The two subpoenas at issue here raise essentially three questions: (1) whether Petitioner's non-business "personal papers" are privileged;1 (2) whether Petitioner may assert the "act of production" doctrine in regard to those documents he possesses as custodian for POE;2 and, (3) whether the compelled act of producing any unprivileged documents would be both a "testimonial communication" and "incriminating". Each of these questions will be discussed separately.

A. Non-Business Personal Papers:3

As highlighted by the recent contradictory pronouncements of Justices O'Connor and Marshall, 104 S.Ct. at 1245-1246, the extent of the applicability, if any, of the fifth amendment to an individual's nonbusiness personal papers is not clear. Although the Court has provided an analytical template to be used when a subpoena duces tecum implicates the fifth amendment, Fisher v. United States, 425 U.S. 391, 96 S.Ct. 1569, 48 L.Ed.2d 39 (1976), what remains unresolved is whether the same analytical framework is utilized regardless of whether the documents are business or personal.4 The clues to this mystery lie primarily in Fisher, and its progeny.

Prior to Fisher v. United States, the prevailing rule was that "the Fifth Amendment privilege against compulsory self-incrimination protects an individual from compelled production of his personal papers and effects as well as compelled oral testimony." Bellis v. United States, 417 U.S. 85, 87, 94 S.Ct. 2179, 2182, 40 L.Ed.2d 678 (1974); see also Boyd v. United States, 116 U.S. 616, 6 S.Ct. 524, 29 L.Ed. 746 (1886). One of the pervasive rationales for this principle was the notion that "the protection of personal privacy is a central purpose of the privilege against compelled self-incrimination." Fisher, 425 U.S. at 416-420, 96 S.Ct. at 1583-1586 (Brennan, J., concurring in the judgment) (citing cases).

TASKS TO PERFORM:
a. Print the Fifth Amendment passage between "Prior to Fisher" and "judgment) (citing cases).", inclusive.
b. Please carry on the Fifth Amendment passage, starting right after its final sentence.
The listing after this point comes from a separate source.

EXCERPTED DATA:
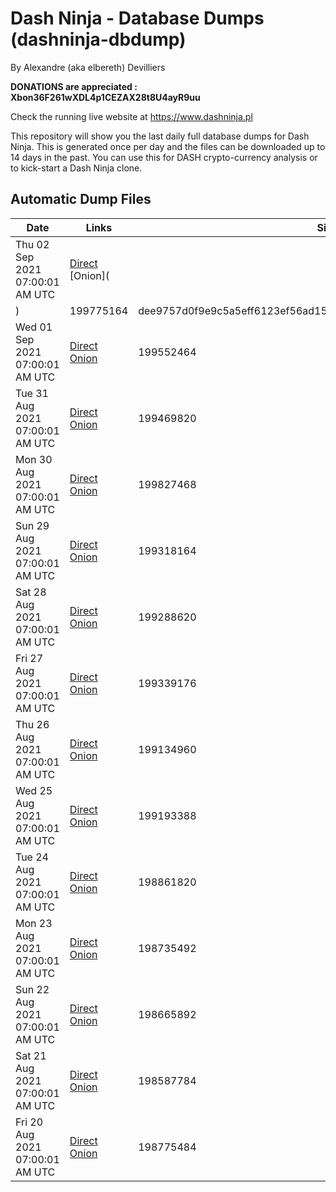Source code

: # Dash Ninja - Database Dumps (dashninja-dbdump)
By Alexandre (aka elbereth) Devilliers

**DONATIONS are appreciated : Xbon36F261wXDL4p1CEZAX28t8U4ayR9uu**

Check the running live website at https://www.dashninja.pl

This repository will show you the last daily full database dumps for Dash Ninja. This is generated once per day and the files can be downloaded up to 14 days in the past.
You can use this for DASH crypto-currency analysis or to kick-start a Dash Ninja clone.


## Automatic Dump Files
| Date | Links | Size | SHA256 |
|--|--|--|--|
| Thu 02 Sep 2021 07:00:01 AM UTC | [Direct](https://oshi.at/gsrVVL) [Onion]() | 199775164 | dee9757d0f9e9c5a5eff6123ef56ad15cbb6f83e1b9084244f4f2049d1a8fbf8 | 
| Wed 01 Sep 2021 07:00:01 AM UTC | [Direct](https://oshi.at/kLJHie) [Onion](http://oshiatwowvdbshka.onion/kLJHie) | 199552464 | c104159133b7076e21100a603d9d39b96a9e7ba4430a2cfb7efd1eb4ce40f381 | 
| Tue 31 Aug 2021 07:00:01 AM UTC | [Direct](https://oshi.at/mwsUQE) [Onion](http://oshiatwowvdbshka.onion/mwsUQE) | 199469820 | 13a54b97a5252df6ba821e8c5eb059b9022f909ae2d9317c09635c36fafb95da | 
| Mon 30 Aug 2021 07:00:01 AM UTC | [Direct](https://oshi.at/gyzsxs) [Onion](http://oshiatwowvdbshka.onion/gyzsxs) | 199827468 | f4e9853639c396c096f5e7ec2b7ca29a451119d768d651a9417c7f10409b70f1 | 
| Sun 29 Aug 2021 07:00:01 AM UTC | [Direct](https://oshi.at/vpadHZ) [Onion](http://oshiatwowvdbshka.onion/vpadHZ) | 199318164 | a5d680899e3c1963775704bc3f3d8f762d362fedebe3116851b9936cbfdd6e20 | 
| Sat 28 Aug 2021 07:00:01 AM UTC | [Direct](https://oshi.at/DvYaTN) [Onion](http://oshiatwowvdbshka.onion/DvYaTN) | 199288620 | 223b2e5840611403bca2aa3ad49b2cee45e3b2b781eb6ba7b190bac5c3719d35 | 
| Fri 27 Aug 2021 07:00:01 AM UTC | [Direct](https://oshi.at/HqNgrF) [Onion](http://oshiatwowvdbshka.onion/HqNgrF) | 199339176 | 4fdd7501b0673c50cc1f467bb772e8d9e74ec5649971768cec0f62015dfc69ad | 
| Thu 26 Aug 2021 07:00:01 AM UTC | [Direct](https://oshi.at/PrGhHo) [Onion](http://oshiatwowvdbshka.onion/PrGhHo) | 199134960 | bd23e7bd97e4ce107de9385e6f7a7507a83a5b66a22a0e8b2a05149f3095cd2c | 
| Wed 25 Aug 2021 07:00:01 AM UTC | [Direct](https://oshi.at/AmPXfd) [Onion](http://oshiatwowvdbshka.onion/AmPXfd) | 199193388 | 9be5e4386c06dea885d4f482d6c48d123c09b1226f2f0d26ae400268a5856b9d | 
| Tue 24 Aug 2021 07:00:01 AM UTC | [Direct](https://oshi.at/ojZJyT) [Onion](http://oshiatwowvdbshka.onion/ojZJyT) | 198861820 | 170ce0a1a1b9f7c7d1b910ea664d79ad561b0ec9b3272d6e59d7231e7bd45d9f | 
| Mon 23 Aug 2021 07:00:01 AM UTC | [Direct](https://oshi.at/FjFoAb) [Onion](http://oshiatwowvdbshka.onion/FjFoAb) | 198735492 | f073ad204ca569a03eb2e3fe0e5463de712f12759b4a348248e88f057095db35 | 
| Sun 22 Aug 2021 07:00:01 AM UTC | [Direct](https://oshi.at/hUNvRg) [Onion](http://oshiatwowvdbshka.onion/hUNvRg) | 198665892 | 9e4d16353894767af41db189a216f5b96a4f3f0cfd1ce198667f2e01041732ae | 
| Sat 21 Aug 2021 07:00:01 AM UTC | [Direct](https://oshi.at/hjcLkh) [Onion](http://oshiatwowvdbshka.onion/hjcLkh) | 198587784 | 3de3eec56751f84786901fb7c6604c080ea59ba496543b86772ef0babbf5d29a | 
| Fri 20 Aug 2021 07:00:01 AM UTC | [Direct](https://oshi.at/qJsGLP) [Onion](http://oshiatwowvdbshka.onion/qJsGLP) | 198775484 | f0c470849012495890f72b3303b88460b29ac3d156542f55da87466f240c3ad9 |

RESULTS IN ORDER:
a.
Prior to Fisher v. United States, the prevailing rule was that "the Fifth Amendment privilege against compulsory self-incrimination protects an individual from compelled production of his personal papers and effects as well as compelled oral testimony." Bellis v. United States, 417 U.S. 85, 87, 94 S.Ct. 2179, 2182, 40 L.Ed.2d 678 (1974); see also Boyd v. United States, 116 U.S. 616, 6 S.Ct. 524, 29 L.Ed. 746 (1886). One of the pervasive rationales for this principle was the notion that "the protection of personal privacy is a central purpose of the privilege against compelled self-incrimination." Fisher, 425 U.S. at 416-420, 96 S.Ct. at 1583-1586 (Brennan, J., concurring in the judgment) (citing cases).

b.
The Fisher majority, however, down-played the importance of the privacy interests, Fisher, 425 U.S. at 399-401, 96 S.Ct. at 1575-1576 (cited in apparent approval in Doe, 104 S.Ct. at 1241 n. 8), and instead focused on the precise words of the fifth amendment that "no person ... shall be compelled in any criminal case to be a witness against himself', 425 U.S. at 396, 96 S.Ct. at 1574 (emphasis by the Court). In so doing, the Justices concluded that the privilege against self-incrimination "applies only when the accused is compelled to make a testimonial communication that is incriminating." Id. at 408, 96 S.Ct. at 1579. Thus, the Court created a new framework to be used in fifth amendment cases, consisting of three factors—compulsion, testimonial communication and incrimination.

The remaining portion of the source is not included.